START DATA EXTRACTS
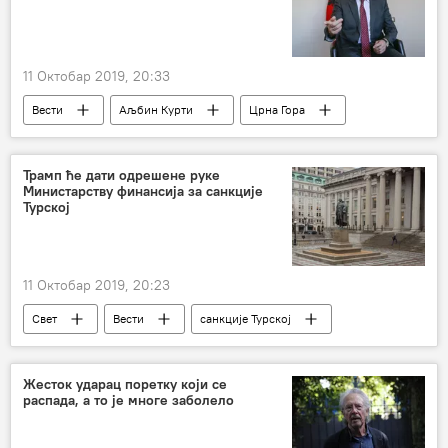
11 Октобар 2019, 20:33
Вести
Аљбин Курти
Црна Гора
демаркација
Трамп ће дати одрешене руке
Министарству финансија за санкције
Турској
11 Октобар 2019, 20:23
Свет
Вести
санкције Турској
војна операција у Сирији
Доналд Трамп
Жесток ударац поретку који се
распада, а то је многе заболело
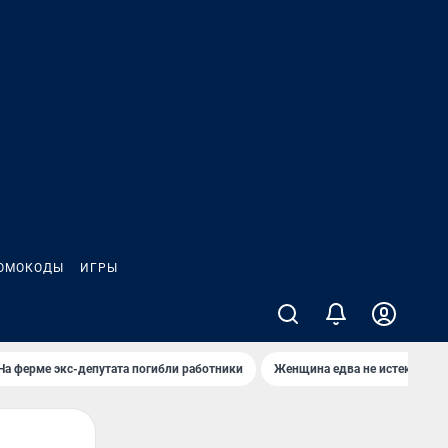
ОМОКОДЫ
ИГРЫ
На ферме экс-депутата погибли работники
Женщина едва не истекла кро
END DATA EXTRACTS
# EXERCISE DESCRIPTION
Lines before the one containing "Жесток ударац поретку који се" are not wanted; write out that line and every later line through the end of the data above, exactly, without pictures.

# WRITTEN SOLUTION
Жесток ударац поретку који се
распада, а то је многе заболело
ОМОКОДЫ
ИГРЫ
На ферме экс-депутата погибли работники
Женщина едва не истекла кро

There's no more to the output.